Promoter methylation of RASSF1A was detected by MSP. The specific primer pairs included methylated-RASSF1A primers and unmethylated-RASSF1A primers. The primer sequences were as follows: methylated-RASSF1A sense primer: 5′ GTGTTAACGCGTTGCGTATC 3′, antisense primer: 5′ AACCCCGCGAACTAAAAACGA3′; and unmethylated-RASSF1A sense primer: 5′ TTTGGTTGGAGTGTGTTAATGTG 3′, antisense primer: 5′ CAAACCCCACAAACTAAAAACAA 3′ [15]. A 20 μL reaction system was used in this study, which included 2×Tag PCR Master Mix 10 μL, 7 μL ddH2O, 2 μL purified DNA samples, and 0.5 μL primers. The reaction condition for unmethylated amplification was as follows: 94°C (5 minutes); 94°C (30 seconds), 60°C (30 seconds), 72°C (30 seconds), 35 cycles; 72°C (10 minutes). For methylated primers, the annealing temperature was 55°C.
Statistical analysis
The statistical analysis was performed using SPSS 18.0 software. The continuous variables were presented as average ± standard deviation (SD) and analyzed by student t-test, while discontinuous variables analysis was performed using chi-square analysis. Kaplan-Meier method with log rank test was applied to evaluate PFS and overall survival for patients in the test group. The prognostic significance of RASSF1A methylation was assessed by Cox regression analysis. A value of p<0.05 was considered statistically significant.
Results
Demographic characteristics of the study groups
There were 108 patients with CRC and 78 eligible volunteers included in this study. The average age for the patients and healthy controls were 46.79±11.95 and 45.68±14.17 years, respectively. The gender ratio was similar among the two groups (p=0.323). Clinical information including tumor size, site, differentiation, and stages are listed in Table 1.
Table 1.
Characteristics | Test group (n=108) | Control group (n=78) | P |
---|---|---|---|
Age (year) | 46.79±11.95 | 45.68±14.17 | 0.565 |
Gender | 0.323 | ||
Male | 55 | 34 | |
Female | 53 | 44 | |
Tumor size | – | ||
≥5 cm | 58 | – | |
<5 cm | 50 | – | |
Tumor stage | – | ||
II | 67 | – | |
III | 41 | – | |
Tumor site | – | ||
Rectum | 57 | – | |
Colon | 51 | – | |
Pathological differentiation | – | ||
Well + moderate | 58 | – | |
Poor | 50 | – |
’–’ – indicated no available data.
Incidences of RASSF1A methylation
MSP was used to analyze the methylation status in the collected specimens. The PCR products were 125 bp and the results are shown in Figure 1. Before chemotherapy, promoter methylation of RASSF1A was detected in 48 (44.44%) patients in the test group, while there were only 4 (5.13%) persons with RASSF1A methylation in the control group (Table 2). After two cycles of chemotherapy, the proportion of methylation was significantly decreased in test group, compared with methylation before treatment (21.30% versus 44.44%, p<0.001). However, the methylation ratio was still obviously higher than in the control group (p=0.002).
Table 2.
Group | Time | Methylation | Unmethylation | Proportion of methylation |
---|---|---|---|---|
Test group (n=108) | Before chemotherapy | 48 | 60 | 44.44%*** |
After chemotherapy | 23 | 85 | 21.30%***,## | |
Control group (n=78) | At the beginning of the study | 4 | 74 | 5.13% |
* Indicated a significant difference between test group and control group, * P<0.05, ** P<0.01, *** P<0.001. # Predicted significant differences, compared with before chemotherapy, # P<0.05, ## P<0.01, ### P<0.001.
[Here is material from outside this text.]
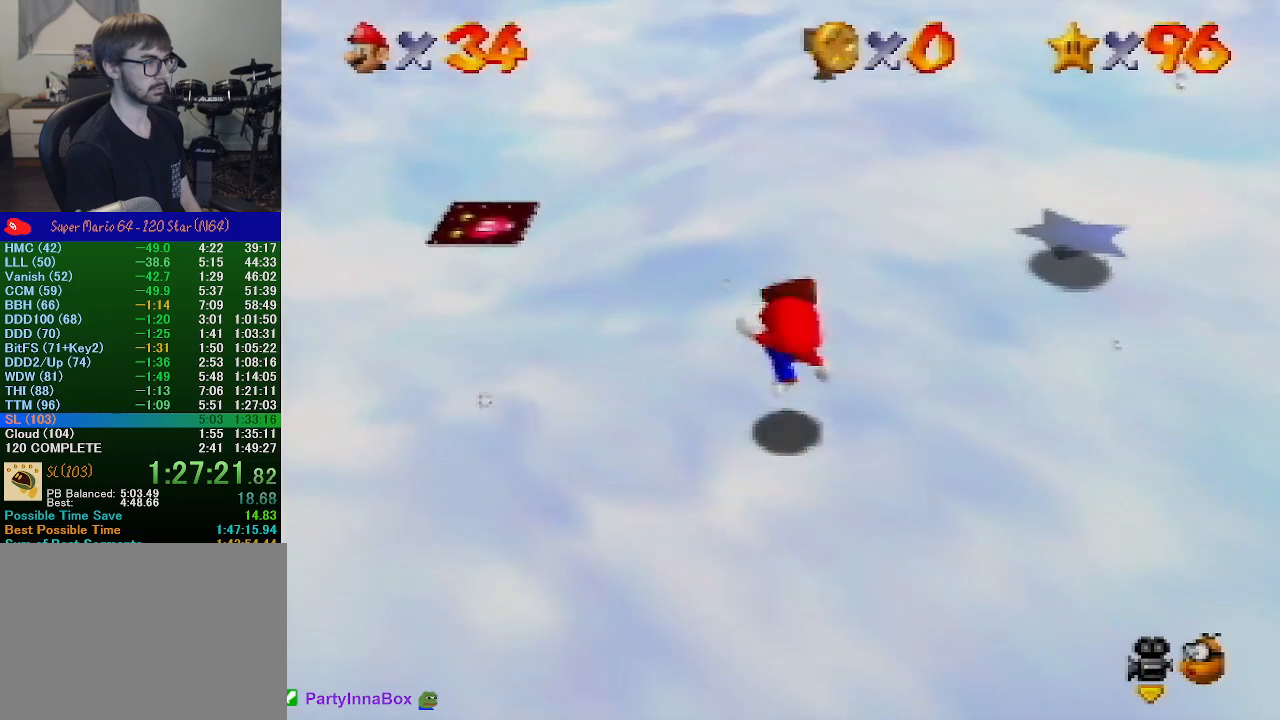
{"buttons": ["A"], "left_stick": "up", "events": [[67, "A", "up"], [67, "B", "up"], [333, "A", "down"]]}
Association between RASSF1A methylation and clinical characteristics
The patients in the test group were divided into a methylation group (n=48) and an unmethylation group (n=68). The relationship between RASSF1A methylation and clinical characteristics was evaluated (Table 3). It was demonstrated that RASSF1A methylation was associated with pathological differentiation and tumor stage (p=0.008 and p=0.007, respectively). However, methylation status of RASSF1A was not shown to be correlated with age, gender, tumor site or tumor size (p>0.05).
Table 3.
Characteristics | Methylation group (n=48) | Unmethylation group (n=60) | P |
---|---|---|---|
Age (year) | 46.96±11.28 | 45.85±12.47 | 0.365 |
Gender | 0.547 | ||
Male | 26 | 29 | |
Female | 22 | 31 | |
Tumor size | 0.635 | ||
≥5 cm | 27 | 31 | |
<5 cm | 21 | 29 | |
Tumor stage | 0.007 | ||
II | 23 | 44 | |
III | 25 | 16 | |
Tumor site | 0.605 | ||
Rectum | 24 | 33 | |
Colon | 24 | 27 | |
Pathological differentiation | 0.008 | ||
Well + moderate | 19 | 39 | |
Poor | 29 | 21 |
Relationship between RASSF1A methylation and objective response (OR)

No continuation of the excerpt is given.